İHA muhabirine açıklamalarda bulunan Doç. Dr. Tanrıverdi, “Büyüme ve gelişmenin en hızlı olduğu, yaşamın ilk 6 ayında bebeğin tüm ihtiyaçlarını, fizyolojik, psiko sosyal ihtiyaçlarını karşılayan tek besin anne sütü. Anne sütünün bebeğin üzerinde sonsuz, sınırsız faydaları var. Besleyici özelliklerinin dışında bebeği enfeksiyonlara karşı koruyucu, ileride ortaya çıkabilecek, kanser, lösemi, diyabet, kardiyak hastalıklara karşı koruyucu özellikleri var. Aynı zamanda anne üzerinde de birçok faydaları var. Doğumdan sonra hemen emziren annelerde doğum sonrası kanamayı azaltıp, rahmin daha hızlı toparlanmasını sağlıyor. Aynı zamanda annede de ileriki dönemlerde ortaya çıkabilecek meme ve yumurtalık kanserine karşı koruyucu olduğu bilinmekte. Dünya Sağlık Örgütü gibi birçok dernekte doğumdan hemen sonra emzirmenin başlanması ve ilk 6 ayda sadece anne sütü verilmesini, 6. aydan sonra da tamamlayıcı uygun besinlerle birlikte 2 yaşına kadar anne sütünün devamını önermekte. Özellikle emzirerek öneriyoruz. Erken doğan çok düşük ağırlıklı bebeklerde, özellikle yoğun bakımdaki bebeklerde anne emziremediği durumlarda anne sütünün sağılarak verilmesi gerekiyor. Bu açıdan da anne sütünün sağılması, saklanması, yoğun bakıma taşınması konusunda ailelerin bilgilendirilmesi gerekiyor.

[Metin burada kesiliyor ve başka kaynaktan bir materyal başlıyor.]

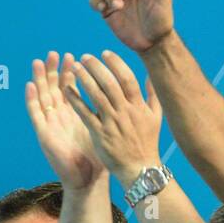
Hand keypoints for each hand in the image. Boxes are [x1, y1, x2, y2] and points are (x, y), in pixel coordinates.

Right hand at [25, 51, 103, 188]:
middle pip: (54, 88)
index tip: (76, 56)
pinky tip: (30, 86)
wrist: (88, 178)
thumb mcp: (106, 127)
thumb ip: (111, 110)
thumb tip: (126, 94)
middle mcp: (61, 116)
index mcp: (75, 113)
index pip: (71, 87)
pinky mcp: (44, 134)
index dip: (72, 71)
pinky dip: (31, 100)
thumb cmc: (99, 156)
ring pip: (42, 97)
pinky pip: (35, 114)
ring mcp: (51, 124)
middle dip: (53, 70)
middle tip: (54, 53)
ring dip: (39, 79)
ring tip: (38, 62)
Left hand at [62, 51, 163, 185]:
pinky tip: (67, 88)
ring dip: (85, 79)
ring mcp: (112, 123)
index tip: (105, 53)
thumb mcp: (156, 117)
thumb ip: (152, 95)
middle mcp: (125, 112)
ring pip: (97, 95)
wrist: (139, 169)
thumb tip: (150, 75)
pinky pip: (85, 113)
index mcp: (138, 106)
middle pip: (110, 83)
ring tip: (75, 67)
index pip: (127, 78)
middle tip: (85, 57)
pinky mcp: (100, 135)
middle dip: (96, 67)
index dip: (116, 63)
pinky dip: (76, 100)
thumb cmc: (147, 143)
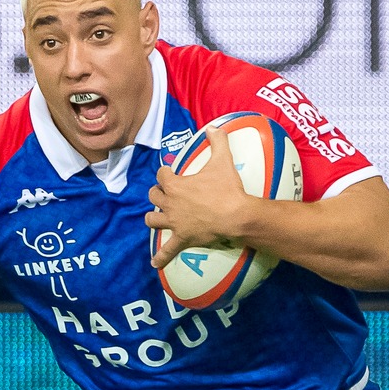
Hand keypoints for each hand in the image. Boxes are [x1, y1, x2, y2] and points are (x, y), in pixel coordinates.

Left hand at [145, 123, 258, 267]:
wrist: (236, 215)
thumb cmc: (227, 188)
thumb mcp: (222, 160)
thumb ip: (218, 140)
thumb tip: (214, 126)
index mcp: (175, 184)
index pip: (161, 175)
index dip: (164, 173)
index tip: (168, 172)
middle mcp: (170, 203)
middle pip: (153, 196)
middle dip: (157, 193)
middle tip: (164, 193)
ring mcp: (174, 222)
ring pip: (153, 220)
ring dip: (153, 217)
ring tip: (156, 217)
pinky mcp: (182, 238)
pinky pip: (167, 250)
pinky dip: (161, 257)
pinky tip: (154, 263)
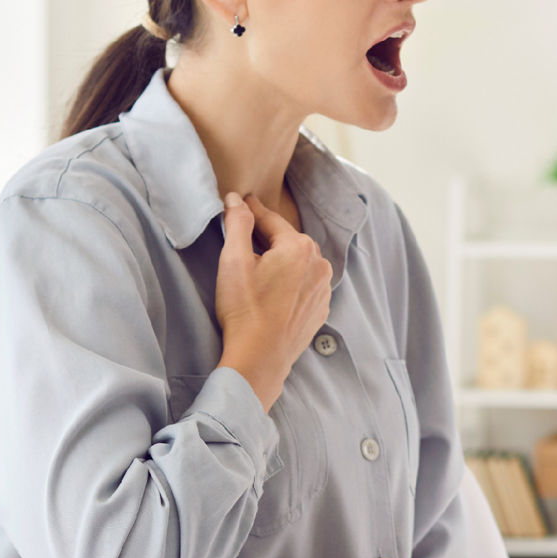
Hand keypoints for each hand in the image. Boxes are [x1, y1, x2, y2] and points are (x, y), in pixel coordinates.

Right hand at [215, 191, 330, 408]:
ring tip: (259, 267)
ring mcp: (323, 288)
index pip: (271, 220)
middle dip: (267, 238)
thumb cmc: (245, 309)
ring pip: (298, 263)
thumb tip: (236, 200)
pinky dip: (291, 282)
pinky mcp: (320, 309)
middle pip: (287, 241)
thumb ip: (237, 224)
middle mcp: (319, 264)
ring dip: (281, 261)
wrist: (260, 357)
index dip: (252, 211)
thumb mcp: (234, 260)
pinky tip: (274, 291)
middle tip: (246, 237)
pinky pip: (305, 285)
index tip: (242, 201)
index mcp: (299, 247)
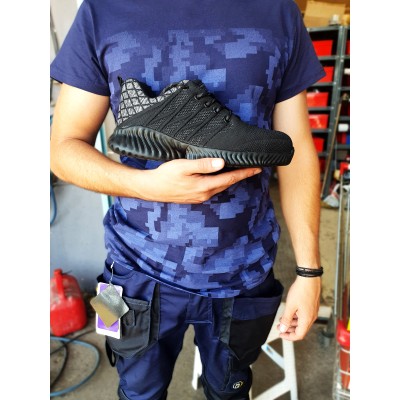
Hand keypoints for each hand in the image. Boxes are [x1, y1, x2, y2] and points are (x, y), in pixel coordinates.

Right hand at [138, 158, 261, 202]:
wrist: (151, 189)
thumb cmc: (166, 175)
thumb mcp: (183, 166)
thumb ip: (203, 165)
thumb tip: (221, 163)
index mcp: (204, 186)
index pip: (230, 178)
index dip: (244, 173)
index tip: (257, 168)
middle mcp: (205, 194)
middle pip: (228, 184)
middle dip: (241, 176)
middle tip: (253, 169)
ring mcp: (200, 197)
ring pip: (220, 187)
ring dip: (231, 179)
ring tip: (240, 171)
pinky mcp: (195, 197)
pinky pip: (213, 189)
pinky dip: (221, 182)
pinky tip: (221, 177)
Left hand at [277, 276, 320, 340]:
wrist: (309, 278)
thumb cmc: (301, 290)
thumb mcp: (290, 306)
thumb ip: (286, 319)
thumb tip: (283, 329)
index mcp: (307, 319)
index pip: (299, 335)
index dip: (289, 336)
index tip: (281, 334)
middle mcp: (312, 317)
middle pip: (301, 329)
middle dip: (289, 329)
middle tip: (279, 327)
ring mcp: (312, 311)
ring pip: (302, 322)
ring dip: (292, 322)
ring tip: (282, 319)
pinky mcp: (312, 306)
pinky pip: (304, 316)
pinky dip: (296, 316)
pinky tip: (289, 312)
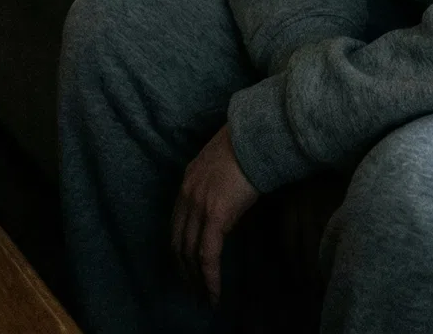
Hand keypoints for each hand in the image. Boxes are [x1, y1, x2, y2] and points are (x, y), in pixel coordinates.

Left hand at [172, 124, 259, 306]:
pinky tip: (214, 292)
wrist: (256, 136)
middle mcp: (187, 195)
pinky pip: (207, 255)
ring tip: (203, 297)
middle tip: (191, 289)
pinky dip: (209, 277)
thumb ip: (217, 188)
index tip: (185, 266)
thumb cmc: (248, 147)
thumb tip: (226, 216)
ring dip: (195, 279)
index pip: (176, 224)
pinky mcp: (215, 215)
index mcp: (187, 182)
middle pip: (177, 241)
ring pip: (189, 252)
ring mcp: (199, 205)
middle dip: (183, 269)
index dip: (179, 248)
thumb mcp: (223, 166)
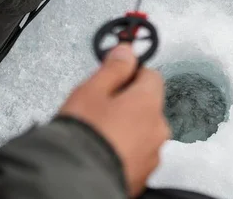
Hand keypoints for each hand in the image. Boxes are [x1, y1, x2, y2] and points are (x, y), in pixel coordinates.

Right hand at [60, 45, 169, 196]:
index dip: (131, 73)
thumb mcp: (92, 90)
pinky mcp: (143, 175)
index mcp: (149, 103)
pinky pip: (137, 153)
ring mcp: (153, 154)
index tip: (113, 76)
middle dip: (127, 102)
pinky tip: (102, 149)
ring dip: (126, 127)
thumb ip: (114, 67)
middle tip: (98, 107)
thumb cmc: (83, 135)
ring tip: (97, 132)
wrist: (75, 181)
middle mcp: (158, 128)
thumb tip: (127, 52)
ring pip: (142, 130)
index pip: (152, 75)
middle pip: (147, 104)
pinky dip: (124, 149)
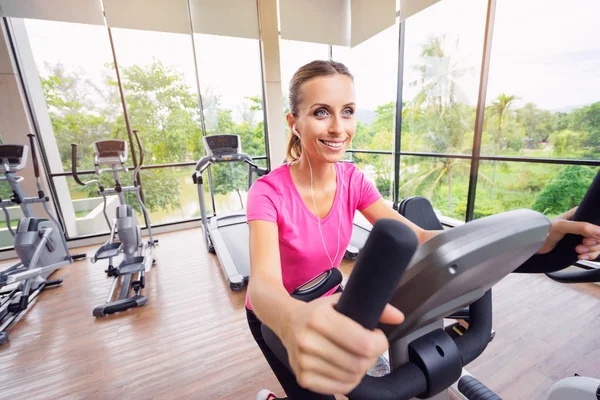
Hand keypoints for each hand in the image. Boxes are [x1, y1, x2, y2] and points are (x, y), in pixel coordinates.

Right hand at [281, 293, 403, 394]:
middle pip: (359, 363)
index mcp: (319, 319)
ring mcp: (304, 362)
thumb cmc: (318, 313)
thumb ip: (374, 307)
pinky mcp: (303, 378)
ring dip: (361, 369)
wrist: (287, 323)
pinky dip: (350, 380)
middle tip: (369, 348)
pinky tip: (346, 367)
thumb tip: (398, 317)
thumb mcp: (341, 301)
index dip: (380, 343)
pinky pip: (339, 387)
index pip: (364, 343)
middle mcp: (308, 340)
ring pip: (351, 377)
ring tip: (356, 355)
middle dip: (372, 357)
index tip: (378, 337)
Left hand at [537, 207, 599, 260]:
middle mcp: (583, 224)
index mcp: (581, 214)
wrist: (534, 244)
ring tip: (578, 251)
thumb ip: (581, 227)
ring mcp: (582, 235)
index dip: (598, 233)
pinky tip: (580, 256)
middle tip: (582, 245)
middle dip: (594, 244)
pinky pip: (592, 252)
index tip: (588, 238)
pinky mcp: (579, 245)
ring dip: (591, 250)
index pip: (598, 223)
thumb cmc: (544, 230)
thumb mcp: (562, 226)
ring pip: (597, 245)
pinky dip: (589, 255)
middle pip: (599, 236)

Anne sütü çok faydalı, yaşayan bir sıvı, besin. Sürekli içeriği değişiyor. Bebeğin yaşına göre, gebelik haftasına göre, bebeğin fizyolojik yapısına göre değişiyor. Özellikle erken doğan bebeklerde, zaten gebeliğin son haftasında bebek gelişimini tamamlamadan doğduğu için yeteri kadar besin ve bağışıklık faktörlerini alamıyor. O yüzden burada daha da özel ve önemli oluyor. O yüzden ilk 6 ay sadece anne sütü verilmesini öneriyoruz” dedi.

“Anne bebek arasındaki bağı güçlendiriyor”

Anne sütünün faydalarının saymakla bitmeyeceğini kaydeden Tanrıverdi açıklamasını şöyle tamamladı: “Anne hangi doğumu yaparsa yapsın tabii ki normal doğum istiyoruz ama sezaryen doğum da olsa doğumdan hemen sonra ilk zamanlar anne ve bebeğin ten tene temas edilmesi ve ilk 30 dakikada bebeğin emzirilmesi gerekiyor. Anne sütünün içerisinde hem ağrıyı azaltıcı maddeler hem de anne ve bebek arasındaki bağın güçlenmesini sağlıyor. Bebeği de sakinleştirici maddeler var. Anneler korkuyor, bebeğin kan şekeri düşer mi, yetersiz gelir mi diye. İlk doğan bebeklerin ilk haftasında bebeğin midesi bir kiraz büyüklüğünde bunu da annelere anlatmak gerekiyor.”